HII has outlined plans to expand its manufacturing approach for unmanned surface vessels, including a new assembly facility in Louisiana and a robotics-led production initiative aimed at increasing output and reducing build times, according to the company.

The proposed facility at Breaux Brothers Enterprises in New Iberia is intended to support serial production of the ROMULUS family of unmanned surface vessels, which range from roughly 20 feet to 190 feet in length. The site is being configured around automated processes, advanced tooling, and standardised workflows, with the aim of producing multiple vessel variants through a common manufacturing approach.

HII states that the shift reflects a broader move away from prototype-led construction towards repeatable, scalable production. The company expects this to reduce unit costs and shorten delivery timelines while enabling higher production rates aligned with demand for autonomous maritime systems.

“ROMULUS is engineered from the outset for scale,” said Andy Green, president of HII’s Mission Technologies division. “By pairing a purpose-built assembly line with automation and strong industry partnerships, we are driving predictable production outcomes and lowering the cost of unmanned surface vessels. This positions us to deliver capability faster and at volumes aligned with fleet needs.”

Alongside the facility expansion, HII has launched its High-Yield Production Robotics (HYPR) initiative, which focuses on integrating robotics and digital systems into the shipbuilding process. The programme is expected to incorporate robotic welding, automated material handling, and digitally enabled quality assurance into an assembly-line model tailored to ROMULUS production.

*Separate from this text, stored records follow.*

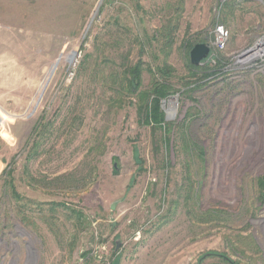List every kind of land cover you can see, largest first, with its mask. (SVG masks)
<instances>
[{"label": "rangeland", "instance_id": "1", "mask_svg": "<svg viewBox=\"0 0 264 264\" xmlns=\"http://www.w3.org/2000/svg\"><path fill=\"white\" fill-rule=\"evenodd\" d=\"M163 64L165 129L138 112ZM263 119L264 0H0V264H264Z\"/></svg>", "mask_w": 264, "mask_h": 264}, {"label": "trees", "instance_id": "2", "mask_svg": "<svg viewBox=\"0 0 264 264\" xmlns=\"http://www.w3.org/2000/svg\"><path fill=\"white\" fill-rule=\"evenodd\" d=\"M117 26L112 27L108 33L106 32L107 35L111 36V49L115 52L116 59H118L120 62V59L122 61V64L119 67H116L117 72L112 73L111 75V84L112 88H117L115 92H117L118 95L125 94L131 95V92L135 89L138 88V85L141 81V70H140V65L138 64H130L129 61L127 60L126 53L123 54L120 46V25L116 23ZM176 28L175 27H167L163 29V33L161 34V39L163 40V45H164V52H169V49H171V46L173 44V38L175 37L173 34H175ZM110 33V34H109ZM130 45V44H129ZM184 45L186 48L192 49L194 46L193 42H190L189 40L184 41ZM128 46V45H127ZM131 46V45H130ZM129 46V47H130ZM166 49L168 51H166ZM97 50L99 51V55L101 53L100 48L98 47ZM191 51V50H190ZM90 56L86 55L84 58V62L82 66H84L89 59ZM108 65L113 66L112 62L106 63ZM120 65V64H119ZM187 65V70L188 71H194L192 73V76H196V70L194 69L195 67L191 66L190 64ZM171 69L167 67L165 64H163L162 67L158 68L157 74L160 75V80L158 82H154L152 88L150 90H145L142 93H139V103L140 108L138 112L144 117V123L146 125H151L153 127H158L163 129L165 127V122H164V117L162 115V112L160 110L159 103L162 99H164L170 88L165 84L166 82L162 80L166 76L169 75ZM111 87H109L110 89ZM111 90V89H110ZM142 103V104H141ZM50 126H47L43 124V119H40L36 125L33 128L32 133H35L38 129L45 130L49 128ZM165 129V128H164ZM33 134H31L32 136ZM7 175V172H3L2 176ZM10 177L8 176V179ZM5 188L10 191V194L12 197L15 199L19 198V195L17 193V190L12 182V180L7 181ZM113 264V260L111 261Z\"/></svg>", "mask_w": 264, "mask_h": 264}, {"label": "water", "instance_id": "3", "mask_svg": "<svg viewBox=\"0 0 264 264\" xmlns=\"http://www.w3.org/2000/svg\"><path fill=\"white\" fill-rule=\"evenodd\" d=\"M210 54V47L206 44H197L195 45L190 53V64L198 67L201 65L202 61L206 60Z\"/></svg>", "mask_w": 264, "mask_h": 264}, {"label": "bare ground", "instance_id": "4", "mask_svg": "<svg viewBox=\"0 0 264 264\" xmlns=\"http://www.w3.org/2000/svg\"><path fill=\"white\" fill-rule=\"evenodd\" d=\"M258 52H256L255 54H257ZM264 121V119L262 120V122ZM261 130V135H262V139H263V142H261V144H263V146H264V124H261V126H260V128H258L257 127V131H260ZM257 131H255V134H258L257 133ZM253 132V131H252ZM249 135V134H248ZM252 135V134H251ZM253 135H254V132H253ZM243 136V135H242ZM251 137V136H250ZM256 137H257V139L256 140H258V136L256 135ZM254 138V137H253ZM239 139V138H238ZM251 140V141H250ZM255 140V141H256ZM239 141V140H238ZM241 141V140H240ZM254 141V139H253V141H252V137L249 139V141L248 142H255ZM257 143H259V140H258V142ZM238 170V169H237ZM236 177V176H235Z\"/></svg>", "mask_w": 264, "mask_h": 264}, {"label": "built area", "instance_id": "5", "mask_svg": "<svg viewBox=\"0 0 264 264\" xmlns=\"http://www.w3.org/2000/svg\"><path fill=\"white\" fill-rule=\"evenodd\" d=\"M221 36H222V35H221ZM218 44L221 45L220 47H223V45H224V40H223L222 37H220V38L218 39Z\"/></svg>", "mask_w": 264, "mask_h": 264}, {"label": "crops", "instance_id": "6", "mask_svg": "<svg viewBox=\"0 0 264 264\" xmlns=\"http://www.w3.org/2000/svg\"><path fill=\"white\" fill-rule=\"evenodd\" d=\"M16 43H17V44L19 43V45H16V46H15V50H20V49H21V45H20L21 41H18V40H17Z\"/></svg>", "mask_w": 264, "mask_h": 264}]
</instances>
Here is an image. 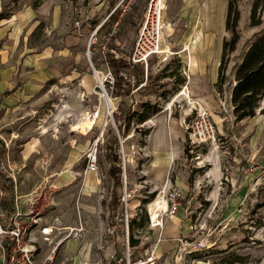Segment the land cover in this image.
<instances>
[{"label": "rangeland", "instance_id": "obj_1", "mask_svg": "<svg viewBox=\"0 0 264 264\" xmlns=\"http://www.w3.org/2000/svg\"><path fill=\"white\" fill-rule=\"evenodd\" d=\"M102 1L104 0H39V2L0 0V14L6 16L0 19V48L4 49V53L14 52L15 55L28 59L32 56L31 49L35 46L38 51L36 53L49 54L50 67L57 71L56 76L45 83V87L53 89L52 92L46 94L48 99L41 102V106L43 105L45 109L40 114L47 118V121L59 119L57 128L51 125L43 128L47 137V148H50V145H58L64 151L75 148L82 154L78 163L81 166L83 164L85 170L88 164L87 156L98 140L97 157L100 171L98 174L94 172L92 174L101 181L98 183V195L101 194L99 189L106 192L111 185L103 146L111 137V127L119 135L120 153L122 155L124 152L127 164L130 198L127 212L122 201L119 211L123 212L124 209V214H128L129 238L132 233L139 243L135 247L128 245L126 224L116 218L113 225L116 246L118 245L119 249H98L101 264H113L111 255L114 250H117L116 256L123 257L128 246L131 257H143L147 250L152 248L151 243H156L157 249H161V245H163L162 249H188L180 253L176 251L177 253L171 254L169 259H165L162 255L158 264H212L213 259L221 256L217 252L227 247H231V253L245 257L243 262L236 264H264V116L256 114L255 118L235 127L233 131L227 130L220 134L217 130L215 141L198 145L190 142L189 131L185 129V120H189L194 115L198 105L191 109L182 122H180L181 115H178L177 128L165 126L163 131L155 130L153 135L151 134L154 122H147L151 117L139 121L138 117L134 116L122 137L113 113L118 112V104L124 98L117 95V88L112 91L104 81L105 92L111 98L113 105L111 109L107 106V98L103 95L105 92L100 88V80L95 75L94 69L99 71V75L108 69L103 64L104 61L100 62V65L93 63L92 57L96 52L94 49L89 52L88 47L94 22L99 21L98 26L109 13L108 9L100 5ZM179 1L167 0L166 21L177 8L180 10ZM252 3L253 0H238L241 12L239 23L241 39L238 44L240 52L246 48L255 34L264 28V10L262 25L251 26ZM231 35L229 31L228 37L230 38ZM9 39H12L11 42ZM5 41H8V45L4 43ZM85 68L90 69V74L79 75L78 73ZM262 104L264 105V101L260 105ZM124 107L125 112H133L131 111L133 106L129 108V104H124ZM187 107L191 108V105ZM141 108L140 104H136V109ZM179 109L182 107L180 106ZM45 110L51 116H46ZM182 114L184 115V111ZM85 115L94 118L92 126L88 130L75 129L74 126ZM161 132L164 135L166 132L169 135L173 134L174 137L169 138L167 142L158 141L157 134ZM53 137L57 141H54ZM71 141L74 146H71ZM162 144L178 152L183 151L182 158L188 168L192 169L193 184L198 188L197 191L200 190L197 194L199 198L197 203L194 201L189 203L185 196L180 198V209L176 217L182 220L179 222L182 227L177 233L174 232L175 230L172 231L173 227L166 228V221L170 218L168 215L164 216L162 228L149 227L148 208L160 192L165 199L166 189L162 187L156 191L152 190L146 174L149 172L152 150H157ZM215 158L221 160L222 164L218 165L216 177H211L210 180L207 175L209 171H215L210 165ZM34 160L33 168L37 171L39 162L43 161L44 164L47 159L37 157ZM252 168L255 170L252 171ZM251 172H256L253 191H247L248 200L240 201L238 198L243 190L241 181ZM196 179L200 181L196 182ZM42 183L43 181L37 186ZM118 191L121 192L122 197L123 186ZM211 195L220 201L215 203L201 200ZM90 196H92L91 192ZM232 197H236L237 200H232ZM103 200L105 199H100L98 206H102ZM52 206L54 205L45 208L43 213ZM86 211L89 216V210ZM105 211V214L103 210L99 213L100 219L108 215L106 209ZM76 214L78 215L77 207ZM192 225H194L193 229ZM104 228H108L107 223ZM105 235L100 236V242H108L109 237ZM198 241L206 242L208 248L201 251L194 250L197 249L195 246ZM145 243L149 244L148 249L144 246Z\"/></svg>", "mask_w": 264, "mask_h": 264}, {"label": "crops", "instance_id": "obj_2", "mask_svg": "<svg viewBox=\"0 0 264 264\" xmlns=\"http://www.w3.org/2000/svg\"><path fill=\"white\" fill-rule=\"evenodd\" d=\"M117 2L118 0H104L100 5L108 9V15L115 11L118 19L120 10H115ZM146 2L147 0L139 2V10H134V16L125 23L122 34L118 37L114 36L111 42L116 47L110 49L113 57L118 63L120 59L125 62L127 71V57L135 43ZM179 2L181 3L180 10L177 8L167 21L165 16L162 47L170 51L169 56L167 59H162V55L152 56L147 70L144 65L137 64L132 72L137 75L139 83L144 82V85L135 93L130 91L127 95H120L124 98L121 103L123 106L129 104V108L133 106L131 111L139 110L136 109V104H140L141 107L146 102L158 105L159 111L152 114L147 121L154 122L151 135L155 130L163 131L165 126L177 128L178 115H181L180 122H182L191 109L198 105L210 111L220 134L227 130L233 131L235 127L257 116L237 121L233 113L232 91L237 82L236 70L249 44L241 52L237 45V48L230 54L225 71L226 81L219 86V68L224 41L229 39V30L226 27L228 0H180ZM98 22H94L93 27H96ZM107 27L99 30L100 41L93 46L96 52L94 57L96 64L100 65V62L104 61L103 64L107 66V69L110 68L115 73L117 67L109 64L105 53L96 50L102 42ZM101 32L102 35H100ZM11 40L9 39V42ZM7 42L4 43L8 45ZM31 50L32 56L23 59L14 52L13 54L4 53V49L0 48V157L4 162L12 164V176H7L1 168L0 161V192H3V195L0 194V203L3 208L10 209L17 205L22 210H27L29 198L39 186H37L38 183L42 181L43 183H55L57 186L56 204L42 214L41 221L35 225L31 233V239L34 241L29 242L39 249L41 257L56 247L58 263L65 261L66 264H101L98 249H119L118 245L116 246L115 226L111 224L112 219L108 206L113 190L112 181L108 174L111 185L106 192L99 189L101 194L98 195L100 178L95 174L93 176V172H83L85 171L83 164L81 166L78 163L82 157L80 152L73 147L64 151L58 145H50L53 148L50 146L47 148V137H45L43 128L50 125L57 128L59 119H52V122L47 121V118L40 114L45 109L43 105L41 106V102L47 100L46 94L52 92L53 89L45 87V83L56 76L57 71L50 67L48 53H36L38 51L35 46ZM118 69L119 72L126 71V68L118 67ZM86 73L90 74L89 68L81 70L78 74ZM190 105L191 108H188L187 106ZM180 106L183 110L179 109ZM256 114H261V110H257ZM45 115L51 116L46 110ZM167 132L165 135L163 132L157 134L158 141L167 142L169 138L174 137L173 134L169 135ZM73 135H75L74 132ZM53 140L57 141L54 137ZM73 141H71V146H74ZM182 155L183 151L178 152L165 147L164 144L160 145L157 150H152L149 172L146 173L147 180L152 190L156 191L162 187L164 189L177 188L182 191L189 203L193 201L197 203L199 200L197 194L200 190L197 191L198 188L193 184L192 169L188 168ZM37 157L47 160L44 164L43 161L39 162V170L36 171L33 165ZM220 164L222 161L216 158L210 163L215 170L208 172L207 176L210 180L211 177H216L215 174ZM255 173L251 172L247 174L245 180L242 179L241 189L243 190L238 198L240 201L248 200L247 191H253ZM197 181L200 180L196 179ZM100 199H105L102 206H98ZM231 199L237 200L236 197ZM201 200L215 203L220 201L212 195ZM105 209L108 215L100 219L99 213L103 210L105 214ZM86 210H89V216ZM176 216H170L166 221V228L173 227L172 231L175 230L174 232L177 233L182 227L179 223L182 220ZM80 222L84 226L82 236L80 238L67 237L69 229L78 227ZM106 223L107 229L104 228ZM43 228H48V231L44 233ZM191 228L193 229L194 225ZM150 229L154 228L150 227ZM104 234L109 237L107 243L99 241L100 236ZM44 236L50 237L51 243L45 241ZM150 245L155 247L156 243ZM135 246L137 245L133 247ZM162 246L161 249H157L156 245L159 260L162 255L165 259H169L171 254L177 253L176 251L180 253L188 250L162 249ZM116 251L114 250L111 256H116Z\"/></svg>", "mask_w": 264, "mask_h": 264}, {"label": "built area", "instance_id": "obj_3", "mask_svg": "<svg viewBox=\"0 0 264 264\" xmlns=\"http://www.w3.org/2000/svg\"><path fill=\"white\" fill-rule=\"evenodd\" d=\"M136 0H118L116 9L120 10L118 19L109 24L106 31L103 34L102 42L96 50L105 53L109 49V44L112 42L114 36L119 30L120 22L124 15L128 13L132 5ZM165 11L166 0H147L144 7V12L140 26L138 29L137 37L133 45L130 55L127 57L128 71H122L121 74L131 84V93H135L144 82L138 83L135 74L132 72L137 64L144 65L145 69H148L150 58L154 55H162V59H167L170 51L165 50L162 47L163 31L165 27ZM112 11L91 33L89 38V52H91V45H96L99 41V30L103 27L106 21H108ZM95 70V69H94ZM99 74V71L95 70ZM102 82L106 81L109 88L114 91L116 88V76L112 69L108 68L106 72H103L100 76ZM100 82V81H99ZM101 90L102 87L100 86ZM194 115L190 113L191 118L185 120V129L189 131V140L192 144H203L209 141H215L217 135V127L212 119L210 111L202 106L195 109ZM113 112V111H112ZM111 112V113H112ZM98 140L93 150L88 154V164L85 169V173L94 172L99 173L100 168L98 166ZM123 142L121 140V146ZM122 184L123 195L121 201L124 203L126 212L130 203L128 193V181H127V164L125 161V154L122 152ZM1 168L7 173V176H12V164L7 161L4 162L0 157ZM9 165V166H7ZM255 170L254 168L251 169ZM56 192L57 186L53 182H45L39 185L31 194L29 198V206L27 210H22L20 207L13 206L10 209L3 208L0 203V264H66V262H57V249H50L45 256H39V249L33 247L31 244L34 240L31 239V233L36 224L41 221L43 210L50 205L56 204ZM3 195V192H0ZM164 196L167 201V208H157L156 220L153 218V213L148 208L149 213V227H163L164 216L176 215L180 209V198H183V193L177 188H167L164 191ZM29 217V218H27ZM129 218L128 214H125V224L127 233V243L129 245ZM114 227V226H113ZM84 229L83 223L80 222L78 227L70 228L67 232V237L80 238ZM48 228H43V232L46 233ZM45 241L51 243V239L48 236H44ZM29 241H32L31 243ZM193 243V242H192ZM191 243V244H192ZM194 250H206L208 245L206 242L198 241ZM114 264H157L159 261V255L157 253L156 246L147 250V253L143 257L133 258L130 256L129 246L127 252L123 257L113 255Z\"/></svg>", "mask_w": 264, "mask_h": 264}, {"label": "trees", "instance_id": "obj_4", "mask_svg": "<svg viewBox=\"0 0 264 264\" xmlns=\"http://www.w3.org/2000/svg\"><path fill=\"white\" fill-rule=\"evenodd\" d=\"M143 0H136L132 5L131 10L126 13L120 22L119 30L116 33L117 37L122 34L125 23H127L132 16H134V10H139V2ZM39 2V0H35ZM264 10V0H253L251 7V26H260L263 23L262 13ZM6 16L0 14V19ZM241 19V12L239 9L238 0H228V12L226 19V27L232 33L229 39L224 41V50L221 58V64L219 68V80L218 85L221 86L226 81V69L229 63L230 54L237 48V45L241 39L239 23ZM117 20L116 12L114 11L108 21L105 22L103 27L108 26ZM96 28L95 26L93 27ZM115 35V37H116ZM114 37V38H115ZM93 44L91 49H93ZM116 48L114 44H109V49L106 52V57L110 65L116 66V88L117 95H127L131 91V84L125 80L119 68H126L127 65L121 59L119 63L116 58L113 57V53L110 49ZM93 63H96L95 57H92ZM136 82L138 80L137 75ZM236 84L232 91V103L234 106L233 113L237 121L244 120L246 118L254 117L256 115V109L260 106V101L264 97V28L255 34L254 38L249 43L248 49L243 57L242 62L236 70ZM125 107L122 103L118 104V112H114L115 122L119 131V134L123 137V133L130 124L132 117L137 116L139 121L149 119L152 114L159 111L157 104L149 102L142 104L141 111L136 110L133 112H125ZM261 114L264 116V108L261 109ZM111 137H109L103 146L104 157L108 164V174L111 178L113 190L109 199L110 217L112 223L115 218L119 217L121 222L124 224V209L123 212L119 211V205L121 200V192L118 191L122 188V155L120 153V139L119 135L114 129L110 130ZM134 222V221H133ZM132 222V223H133ZM130 246L137 245L139 240L134 238L133 234L130 233L129 238ZM144 246L148 247L149 244L145 243ZM231 247L219 250L217 253L221 256L216 257L212 260V264H236L243 262L245 257L240 254L231 253ZM135 258V257H133Z\"/></svg>", "mask_w": 264, "mask_h": 264}, {"label": "bare ground", "instance_id": "obj_5", "mask_svg": "<svg viewBox=\"0 0 264 264\" xmlns=\"http://www.w3.org/2000/svg\"><path fill=\"white\" fill-rule=\"evenodd\" d=\"M100 76V75H99ZM100 82H102V79H100ZM101 85V84H100ZM107 98V97H106ZM107 106L111 109L112 108V102H111V98H107ZM95 120H92V118L88 117V116H84L76 125L75 128H84L86 130H88V128H90L93 124ZM167 203V201H166ZM165 203V200L163 198V194L162 192L159 193V195L156 197V199L154 200V202H152V205L150 206V209L153 213V218L154 220H156V213H157V208L161 207L166 209L167 205Z\"/></svg>", "mask_w": 264, "mask_h": 264}, {"label": "water", "instance_id": "obj_6", "mask_svg": "<svg viewBox=\"0 0 264 264\" xmlns=\"http://www.w3.org/2000/svg\"><path fill=\"white\" fill-rule=\"evenodd\" d=\"M94 73H95V75L97 76L98 80H100L99 74L96 73L95 70H94ZM100 84H101L102 89L104 90L103 92H105V88H104L103 82H100ZM103 95L106 96L107 98H109V96L106 94V92L103 93ZM263 101H264V97H263V99L260 101V104L263 103ZM262 108H264V105H263V104L260 105V106L256 109V112H257V110L260 111Z\"/></svg>", "mask_w": 264, "mask_h": 264}]
</instances>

The company plans to carry out proof-of-concept demonstrations with partners during 2026, with a view to launching a pilot programme in early 2027. HYPR is expected to support concurrent hull construction and reduce labour hours, while maintaining consistent output across different vessel classes.

“HYPR applies next-generation industrial robotics to shipbuilding processes that have traditionally been labor-intensive and difficult to automate,” said Eric Chewning, executive vice president of maritime systems and corporate strategy at HII. “For ROMULUS, this means fewer labor hours per hull, greater schedule predictability, and a manufacturing model that can scale efficiently as volumes increase.”

HII is working with partners including Breaux Brothers Enterprises and Incat Crowther to align vessel design with production tooling and facility layout. The intention is to apply commercial manufacturing practices to the production of autonomous naval platforms.

The ROMULUS family itself is designed as a modular system capable of supporting a range of missions, including intelligence collection, mine countermeasures, strike operations, and the deployment of other unmanned systems. The vessels are built around HII’s Odyssey Autonomous Control System, which the company says enables sustained open-ocean operations and coordinated multi-vessel activity.

A prototype vessel is currently under construction at the Louisiana facility.

3 COMMENTS

  1. It’s a massive mistake for the UK to get involved in any autonomous weapon program with HII or any US company. Parliament today reported that the UK can no longer guarantee access to F35 deliveries or Trident missile maintenance and they are questioning our involvement in the AUKUS program.

    Autonomous weapons reliance would be even worse given the nature of software and the heavy reliance such platforms would have on it.

    I also can’t think of a single example in the UK where a US defence contractor has been able to deliver a program in a reasonable manner.

    • No doubt about it in my mind either. We must get up on our own two feet and move on from reliance abroad, particularly from the U.S. Never happen, of course, but we can dream.